Homeowners had amassed record equity as crisis began
In the first quarter of the year, homeowners amassed a record $6.5 trillion in what is known as “tappable” home equity — that is, the amount of equity homeowners can borrow against and still have a 20% cushion. That’s the finding from mortgage data firm Black Knight.
And though the first quarter ended in March, just as the pandemic was really shutting down business, home values have only kept rising since then, said Black Knight’s Andy Walden, as buyers compete for a limited supply of houses.
“They’re seeing these record-low interest rates, and they’re out there shopping for homes and kind of sustaining those home prices out there in the market,” he said.
Meanwhile homeowners, perhaps spooked by the last housing downturn, have also been reluctant to draw down their equity through cash-out refinancing or home equity loans, and lenders are more reluctant to let them.
“Even those homeowners that are out there tapping into equity are leaving more meat on their bone,” Walden said. “They’re leaving more equity sitting in their homes and not fully tapping themselves out like we saw back in [2005-2008].”
That housing wealth leaves homeowners in better shape to withstand the current crisis. All that equity made it possible for Congress to let borrowers with federally backed mortgages defer payments for up to a year, said Susan Wachter, a finance professor at the Wharton School.
“A majority of Americans are homeowners, and for them, they’re not going to lose their home,” she said. “And in fact they can, if necessary, even draw on their mortgage by not paying” to cover other necessities.
The 35% of households that rent don’t have that luxury. More renters are losing their housing as restrictions on evictions lift around the country.
“It’s an extraordinary story of haves and have nots, where the system is set up to support homeowners, but it doesn’t protect renters,” she said.

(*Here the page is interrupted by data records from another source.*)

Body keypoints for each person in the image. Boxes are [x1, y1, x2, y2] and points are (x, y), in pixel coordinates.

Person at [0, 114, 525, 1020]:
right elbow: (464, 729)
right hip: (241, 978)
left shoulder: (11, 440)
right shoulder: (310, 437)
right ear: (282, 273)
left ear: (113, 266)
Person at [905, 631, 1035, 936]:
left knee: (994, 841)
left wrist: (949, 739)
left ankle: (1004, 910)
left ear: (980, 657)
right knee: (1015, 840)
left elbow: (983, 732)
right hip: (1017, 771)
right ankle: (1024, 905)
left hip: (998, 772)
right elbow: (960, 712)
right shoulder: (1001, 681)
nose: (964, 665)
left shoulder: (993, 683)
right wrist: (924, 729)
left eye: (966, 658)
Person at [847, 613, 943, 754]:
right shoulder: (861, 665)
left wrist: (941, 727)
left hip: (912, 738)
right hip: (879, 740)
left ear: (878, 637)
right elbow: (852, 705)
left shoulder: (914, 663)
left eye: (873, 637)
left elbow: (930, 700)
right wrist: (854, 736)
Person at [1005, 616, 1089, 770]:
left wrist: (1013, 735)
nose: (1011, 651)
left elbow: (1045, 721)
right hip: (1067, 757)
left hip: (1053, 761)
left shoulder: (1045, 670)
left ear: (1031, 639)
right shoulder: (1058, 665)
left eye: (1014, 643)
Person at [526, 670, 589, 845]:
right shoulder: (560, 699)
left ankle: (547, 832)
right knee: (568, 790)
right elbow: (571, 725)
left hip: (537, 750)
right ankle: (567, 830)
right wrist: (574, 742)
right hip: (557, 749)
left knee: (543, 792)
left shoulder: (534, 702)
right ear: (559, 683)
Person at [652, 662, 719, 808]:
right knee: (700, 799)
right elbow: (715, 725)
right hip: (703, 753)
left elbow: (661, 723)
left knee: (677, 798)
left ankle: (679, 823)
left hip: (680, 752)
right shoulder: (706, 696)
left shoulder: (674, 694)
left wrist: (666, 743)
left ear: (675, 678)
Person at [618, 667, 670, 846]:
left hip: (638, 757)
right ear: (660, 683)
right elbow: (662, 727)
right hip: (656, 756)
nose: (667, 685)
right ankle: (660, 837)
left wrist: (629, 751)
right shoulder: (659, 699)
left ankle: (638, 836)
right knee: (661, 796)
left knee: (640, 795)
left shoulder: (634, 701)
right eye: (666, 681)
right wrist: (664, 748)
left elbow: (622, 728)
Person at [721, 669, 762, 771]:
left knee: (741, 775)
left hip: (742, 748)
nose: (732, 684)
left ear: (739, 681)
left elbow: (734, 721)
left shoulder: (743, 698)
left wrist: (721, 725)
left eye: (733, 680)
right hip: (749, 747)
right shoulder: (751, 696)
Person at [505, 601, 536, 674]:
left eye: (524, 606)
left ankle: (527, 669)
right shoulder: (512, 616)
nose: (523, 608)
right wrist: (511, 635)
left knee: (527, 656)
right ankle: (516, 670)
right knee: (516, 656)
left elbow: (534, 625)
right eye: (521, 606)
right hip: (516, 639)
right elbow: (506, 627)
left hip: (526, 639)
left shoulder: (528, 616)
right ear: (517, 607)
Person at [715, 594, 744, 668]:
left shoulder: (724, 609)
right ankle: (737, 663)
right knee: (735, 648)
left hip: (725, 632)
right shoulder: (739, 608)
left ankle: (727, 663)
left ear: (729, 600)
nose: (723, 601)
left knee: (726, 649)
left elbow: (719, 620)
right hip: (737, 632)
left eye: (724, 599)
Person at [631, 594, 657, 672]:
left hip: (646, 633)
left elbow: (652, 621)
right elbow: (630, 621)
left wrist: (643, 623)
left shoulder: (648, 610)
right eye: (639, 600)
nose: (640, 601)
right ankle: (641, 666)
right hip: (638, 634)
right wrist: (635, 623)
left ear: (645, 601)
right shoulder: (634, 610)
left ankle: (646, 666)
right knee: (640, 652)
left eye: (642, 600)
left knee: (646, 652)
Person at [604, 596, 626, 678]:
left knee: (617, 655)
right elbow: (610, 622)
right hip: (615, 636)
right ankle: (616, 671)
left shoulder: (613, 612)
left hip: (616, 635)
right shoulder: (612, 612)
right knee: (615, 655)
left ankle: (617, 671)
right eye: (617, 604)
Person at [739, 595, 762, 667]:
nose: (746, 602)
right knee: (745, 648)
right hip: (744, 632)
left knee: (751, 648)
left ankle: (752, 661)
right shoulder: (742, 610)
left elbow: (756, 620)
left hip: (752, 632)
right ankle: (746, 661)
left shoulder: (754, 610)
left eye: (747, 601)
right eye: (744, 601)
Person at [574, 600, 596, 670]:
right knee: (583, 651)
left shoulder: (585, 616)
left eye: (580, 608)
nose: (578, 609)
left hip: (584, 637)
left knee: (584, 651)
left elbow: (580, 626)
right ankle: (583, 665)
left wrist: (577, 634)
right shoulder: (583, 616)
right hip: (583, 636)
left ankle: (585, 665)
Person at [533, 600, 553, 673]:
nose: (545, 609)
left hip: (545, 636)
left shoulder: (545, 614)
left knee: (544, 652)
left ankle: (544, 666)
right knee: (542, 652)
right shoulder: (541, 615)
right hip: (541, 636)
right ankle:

Homeowners, generally, are in better financial shape, said William Emmons, lead economist at the Center for Household Financial Stability at the Federal Reserve Bank of St. Louis.
“I would say it’s a correlation, not a causation,” he said. “People who are homeowners tend to have stronger financial positions, tend to be older, tend to have more education, higher income, higher wealth,” he said.
They also tend to be white. Black and Latino people are much less likely to own their homes, and their houses tend to appreciate more slowly, contributing to the wealth gap.